The recent spate of journalism layoffs have been staggering. It may be tempting for someone to say it's nothing new, and while depressingly true (to a point), this round has seem especially brutal.
The casualties include:
Yesterday, I learned of a new one: The Messenger.
I barely remembered it was a website, if I'm being honest, and that was likely part of its problem. It cast a wide net and made huge predictions for how successful it would be as a big-tent publication.
But the method of its closure (oh, did I mention that? Not just layoffs, but the whole site is now erased from existence) is what's catching fire on social media. We're not surprised by tweets from talented journalists doing a digital equivalent of walking past us with their meager desk contents in a sad-looking cardboard box. The Messenger seemed to be on another level though, as you can see in this screenshot of the tweet that first alerted me to its demise.

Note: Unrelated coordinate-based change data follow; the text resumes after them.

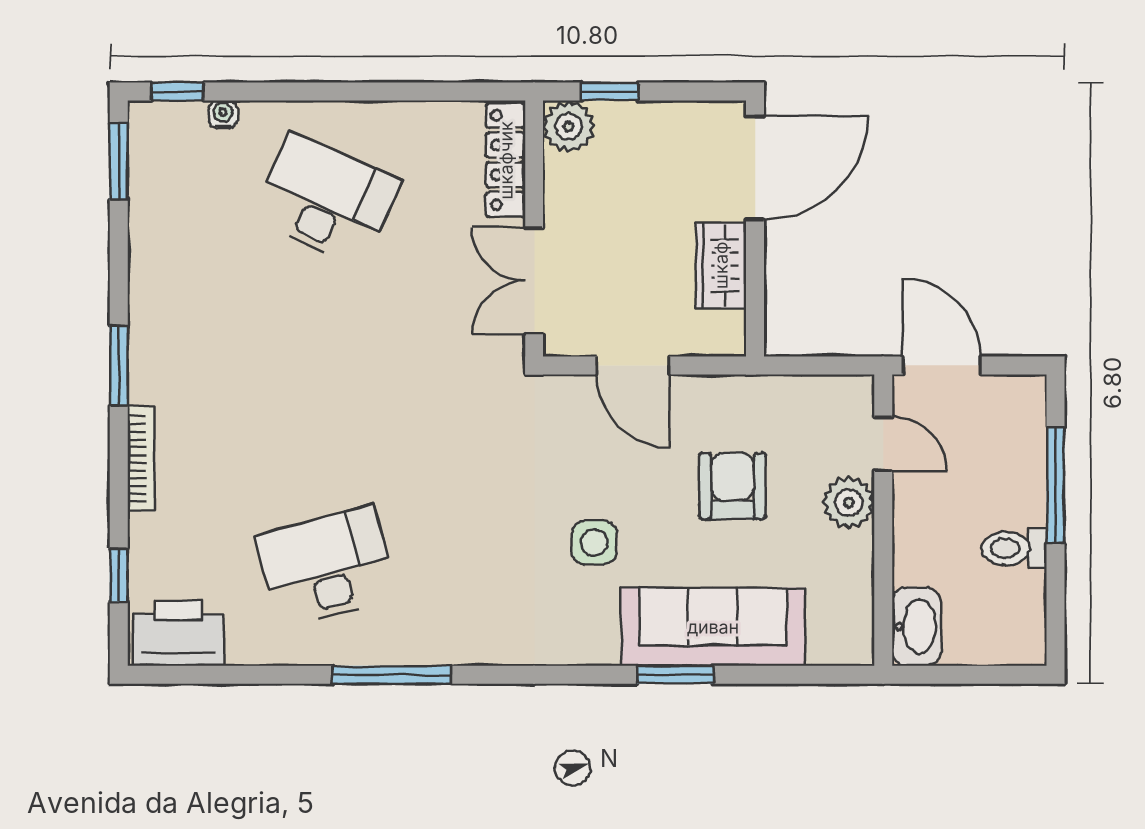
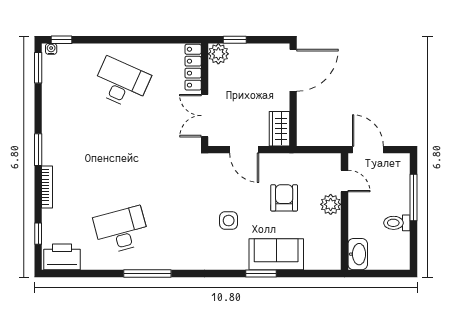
water cooler: (223, 114) -> (51, 49), moved
wardrobe: (721, 265) -> (279, 129), moved
sofa: (713, 627) -> (276, 254), width x0.73

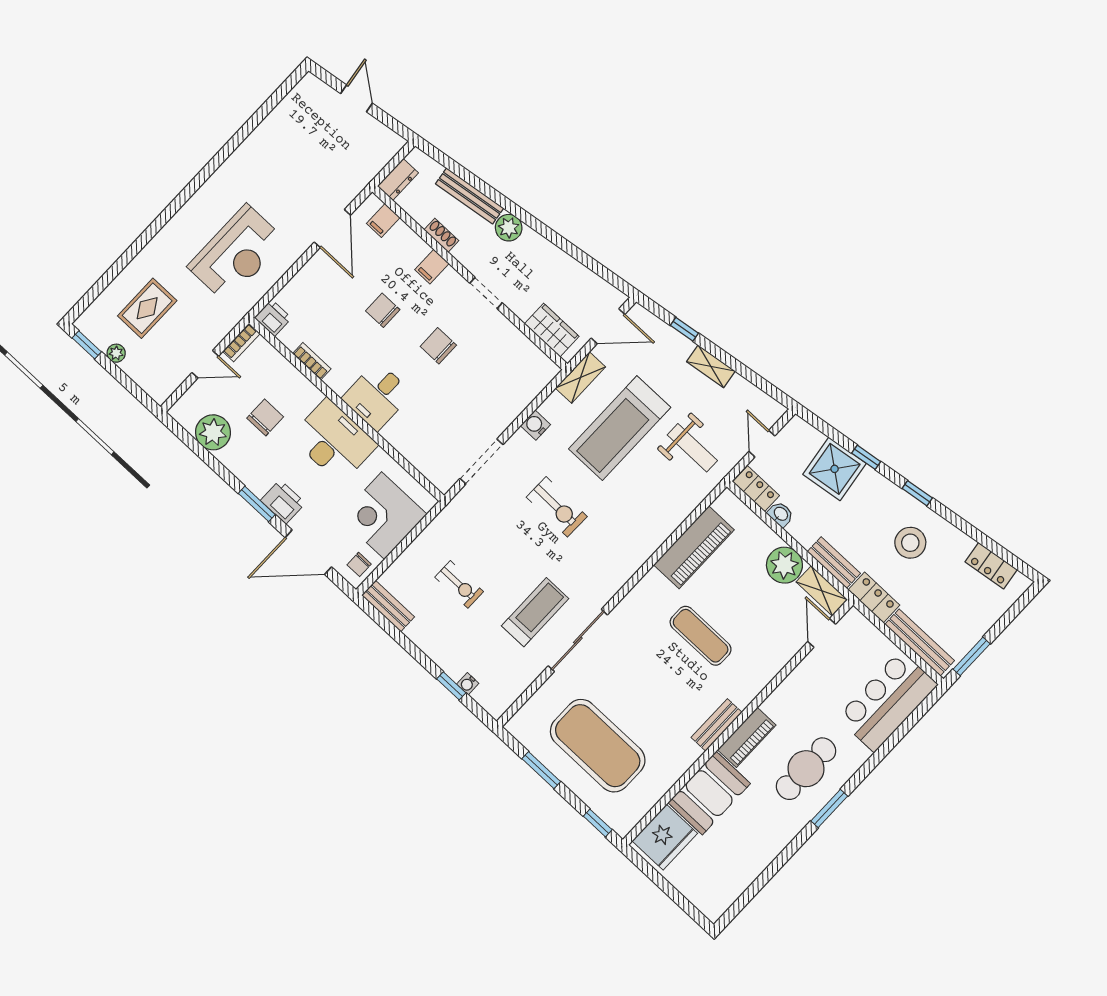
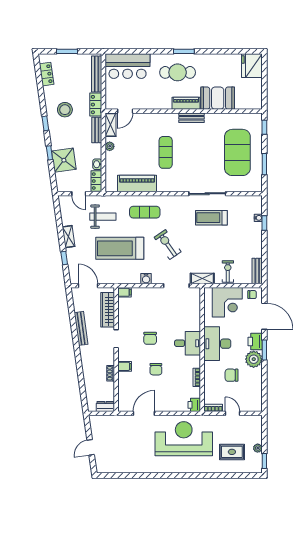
bench: (470, 196) -> (81, 328), moved
filing cabinet: (383, 220) -> (124, 292), moved
plant: (509, 228) -> (86, 352), removed
reception desk: (236, 253) -> (184, 439), width x1.36, depth x1.30
wardrobe: (552, 330) -> (108, 310), width x1.50
shelving: (580, 378) -> (202, 278), moved
treadmill: (620, 428) -> (120, 248), turned 180
plant: (213, 432) -> (254, 359), moved
door: (762, 444) -> (79, 194), hinge flipped
weight bench: (692, 448) -> (103, 217), turned 90
exercise bike: (557, 507) -> (168, 245), turned -36
exercise mat: (639, 518) -> (145, 212), added
plant: (784, 565) -> (110, 146), width x0.53, depth x0.53
exercise bike: (459, 584) -> (228, 271), moved
window: (972, 656) -> (67, 51), moved
fridge: (665, 837) -> (252, 66), moved, turned -90

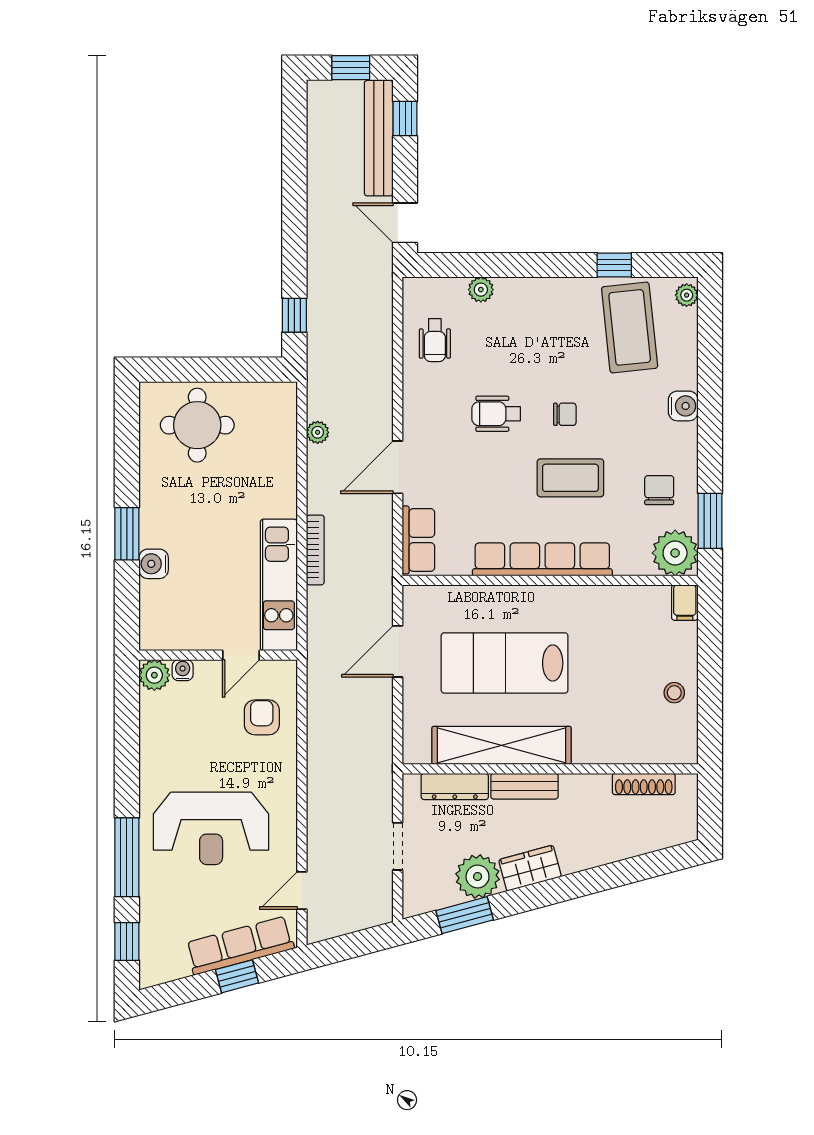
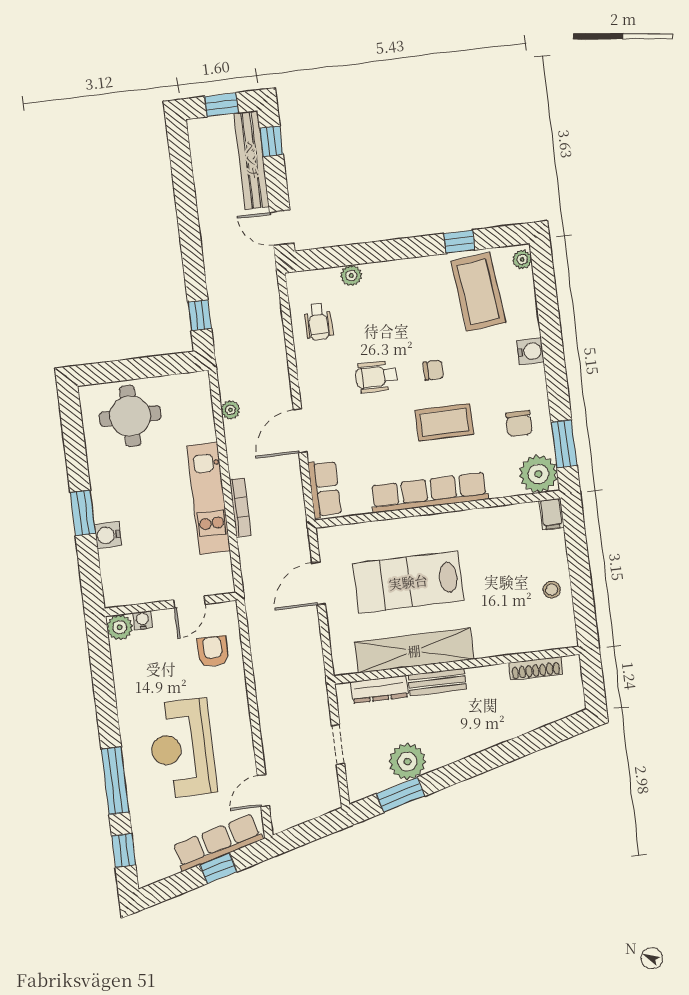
chair: (659, 490) -> (519, 424), turned 180
kitchen unit: (279, 585) -> (209, 498), moved
reception desk: (211, 828) -> (182, 748), turned 90
wardrobe: (530, 868) -> (450, 749), removed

Where to start? Should it be the extremely tacky way in which employees learned about it (which is to say, from anybody but their bosses)? Or maybe it's the tightwad-ish denial of severance packages to people blindsided by the move? Or perhaps it's the ruthlessness of healthcare being shut off like water from a tap in a country that (for some reason) continues to insist our healthcare be tied to our employment? Or, or, or, maybe it's the pettiness of requiring reporters to make a special trip (presumably from D.C. to NYC) just to do the real-life version of the sad-cardboard-box walk?

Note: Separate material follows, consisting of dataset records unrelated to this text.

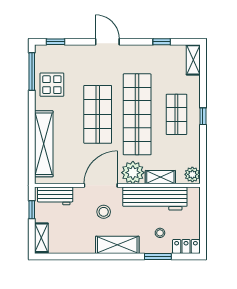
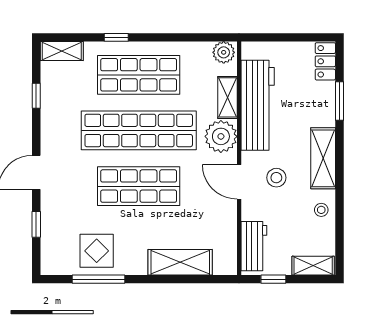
window: (56, 42) -> (36, 224), moved
window: (32, 71) -> (99, 279), moved
shop shelf: (176, 114) -> (139, 75), width x1.43, depth x1.36
window: (203, 116) -> (116, 37), moved
shelving: (44, 144) -> (180, 262), width x0.68
door: (101, 185) -> (239, 182), width x0.73
stool: (160, 233) -> (321, 210), moved

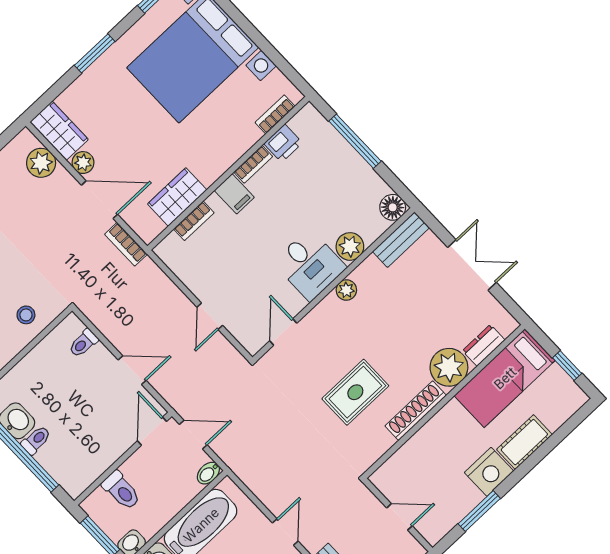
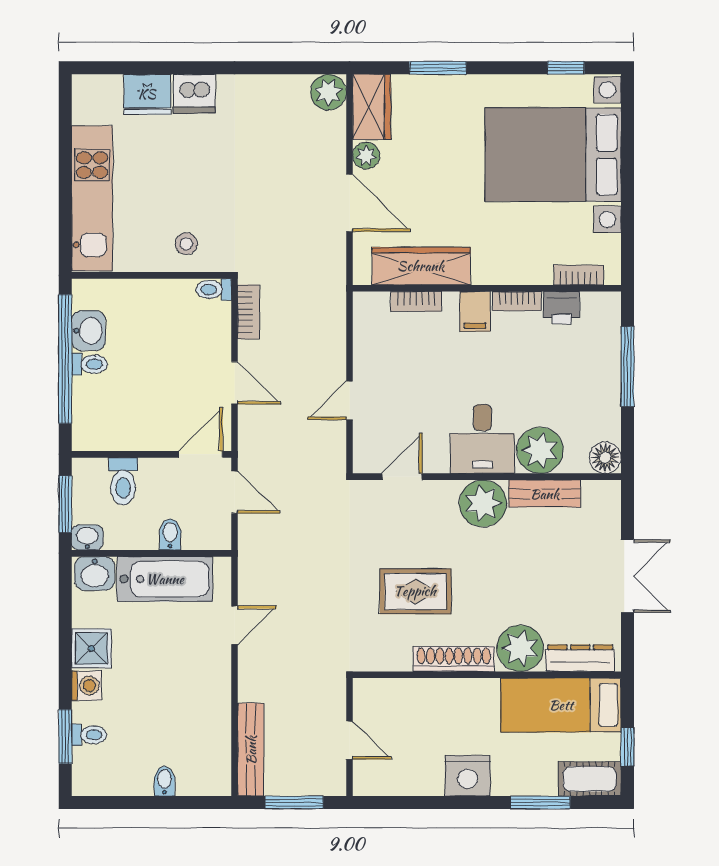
window: (95, 53) -> (438, 68), moved
plant: (41, 163) -> (328, 92), moved
wardrobe: (177, 197) -> (421, 266), width x1.50
bench: (401, 240) -> (545, 494), moved
bookcase: (126, 244) -> (249, 312), moved, turned 180
plant: (350, 246) -> (540, 450), width x1.36, depth x1.36
plant: (346, 290) -> (483, 503), width x1.88, depth x1.88
toilet: (83, 343) -> (214, 289), moved
dresser: (484, 345) -> (580, 658), width x1.44
cot: (524, 442) -> (590, 779), moved
bidet: (208, 473) -> (170, 534), moved, turned 90
window: (479, 511) -> (540, 802), moved
door: (285, 532) -> (235, 625), moved

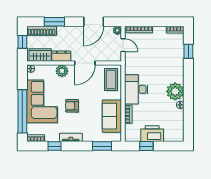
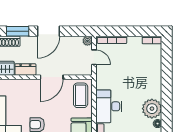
door: (94, 22) -> (49, 31), moved
window: (188, 51) -> (167, 64), removed
plant: (62, 71) -> (26, 86), removed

And maybe you're looking at that photo, having rushed through the motions of pouring one out for the journalists, and wondering, "What's that on the right?" That's what The Messenger's Twitter feed posted just a minute before I landed on it, having been inspired by LaPorta's tweet to see what the publication actually puts out. The timing was just dumb luck, but the tweet says it all, no?
A purest might say, "Good riddance to bad rubbish," and wish the journalists well after escaping a content farm that publishes such dreck. But it's hard to fault anyone who joined the team, as many were paid above-market prices and were promised the chance to do the type of journalism so many dream to do. We've been at this digital-first journalism thing for a long time now, and it's nothing foolish to assume a successful news website can exist. It should be able to exist.

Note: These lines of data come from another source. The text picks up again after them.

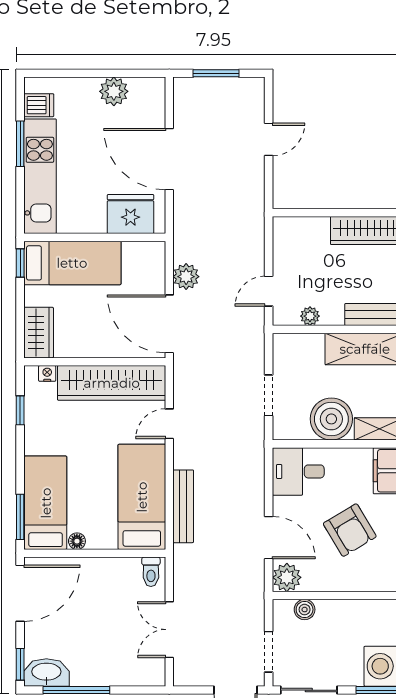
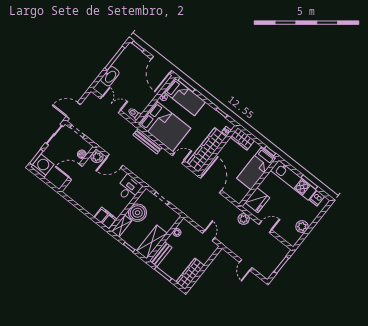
door: (169, 159) -> (265, 227), width x0.53
plant: (186, 277) -> (244, 219), moved
door: (269, 291) -> (209, 236), moved
door: (169, 324) -> (211, 184), hinge flipped
door: (169, 424) -> (178, 158), hinge flipped
bed: (142, 497) -> (164, 126), width x1.50
armchair: (350, 530) -> (96, 190), removed
door: (347, 596) -> (75, 172), added
washbasin: (46, 672) -> (110, 76), moved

But this New York magazine story from Jordan Hoffman, who was one of those laid off, shows the type of thing he was asked to do, as a senior film writer. He makes the best of it, but chasing trending topics on Twitter (among other dubious digital strategies) is hardly a recipe for success.
I hate it for the people who trusted this place for the few months it was around. Not because they should have known better, but simply because they deserve better. The journalism market is flooded with people looking for jobs, and with any luck (and justice) in this world, most will find a soft place to land before too many of their colleagues join the free fall alongside of them.